We scanned 100 exchanges for arbitrage in 50 lines of code — here's the catch
A working cross-exchange spread scanner with CCXT — and the honest list of reasons most of the spreads it finds aren't free money.
By CCXT Team
The classic first "quant" project: the same asset trades at slightly different prices on different exchanges — find the gaps. Because CCXT gives every exchange the same API, the whole scanner fits in about fifty lines. We'll build it, then spend the second half of this post on why most of what it finds is not free money — which is the part that actually makes you better at this.
The scanner
The efficient shape: load markets everywhere, find symbols listed on at least two venues,
then make one batched fetchTickers call per exchange instead of hammering
per-symbol endpoints.
import ccxt from 'ccxt';
const ids = ['binance', 'kraken', 'okx', 'bybit', 'kucoin'];
const exchanges = await Promise.all(ids.map(async (id) => {
const exchange = new ccxt[id]();
await exchange.loadMarkets();
return exchange;
}));
// spot USDT symbols listed on at least two venues
const counts = {};
for (const exchange of exchanges) {
for (const symbol in exchange.markets) {
const market = exchange.markets[symbol];
if (market.spot && market.active !== false && symbol.endsWith('/USDT')) {
counts[symbol] = (counts[symbol] ?? 0) + 1;
}
}
}
const shared = Object.keys(counts).filter((symbol) => counts[symbol] >= 2);
// one batched call per exchange
const perExchange = await Promise.all(exchanges.map((exchange) =>
exchange.fetchTickers(shared.filter((symbol) => symbol in exchange.markets))));
const opportunities = [];
for (const symbol of shared) {
const quotes = [];
exchanges.forEach((exchange, i) => {
const ticker = perExchange[i][symbol];
if (ticker && ticker.bid && ticker.ask) {
quotes.push({ id: exchange.id, bid: ticker.bid, ask: ticker.ask });
}
});
if (quotes.length < 2) continue;
const bestBid = quotes.reduce((a, b) => (b.bid > a.bid ? b : a));
const bestAsk = quotes.reduce((a, b) => (b.ask < a.ask ? b : a));
const spread = (bestBid.bid - bestAsk.ask) / bestAsk.ask;
if (spread > 0) {
opportunities.push({ symbol, buyOn: bestAsk.id, sellOn: bestBid.id, spread });
}
}
opportunities.sort((a, b) => b.spread - a.spread);
for (const o of opportunities.slice(0, 10)) {
console.log(`${o.symbol}: buy ${o.buyOn}, sell ${o.sellOn}, ${(o.spread * 100).toFixed(3)}%`);
}
await Promise.all(exchanges.map((exchange) => exchange.close()));Run it and you'll see a list of positive spreads, usually clustered in small-cap alts. Before
you wire createOrder to the top row, read on.
Why most of those spreads aren't real
Fees eat the small ones. You pay taker fees on both legs — commonly around 0.1% per side
on majors, more on small venues. A 0.15% gross spread is a loss. Your threshold needs to be
fees-in, and per-exchange fees live in the market structure (market['taker']).
Tickers are top-of-book for one tick. The bid you plan to hit has finite size, and the
quote may be stale by the time you act. Before trusting a spread, look at depth with
fetchOrderBook(symbol) and compute the executable price for your size, not the displayed
one. For continuous monitoring, stream books over
WebSockets instead of polling.
Moving coins is slow and costly. The naive plan — buy on A, withdraw, deposit on B,
sell — takes minutes to hours, during which the spread is gone. Withdrawal fees are often
larger than the edge. And sometimes withdrawals are outright suspended, which is why the
spread exists: nobody can close it. Check fetchCurrencies() — the unified currency
structure carries per-network active, deposit, and withdraw flags plus fees.

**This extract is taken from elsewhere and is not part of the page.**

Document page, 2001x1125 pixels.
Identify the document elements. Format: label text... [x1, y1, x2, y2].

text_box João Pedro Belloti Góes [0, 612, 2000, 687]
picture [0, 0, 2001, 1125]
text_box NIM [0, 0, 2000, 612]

The persistent spreads are persistent for a reason. Venue risk, geographic restrictions, or an illiquid book that can't absorb size. The market is not leaving twenties on the sidewalk; it's charging for risks you haven't priced yet.

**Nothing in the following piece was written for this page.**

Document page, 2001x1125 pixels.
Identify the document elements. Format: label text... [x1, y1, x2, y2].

What the real version looks like
Serious cross-exchange arbitrage pre-funds inventory on both venues and executes both legs simultaneously — no transfers on the critical path — then rebalances occasionally. That, plus funding-rate arbitrage and triangular arbitrage inside one venue, is the subject of the companion post: The most popular crypto arbitrage strategies.
The scanner above is still the right first step: it's how you learn where spreads live, how fast they close, and which venues systematically lag. Just let it run read-only for a week before any order leaves your machine.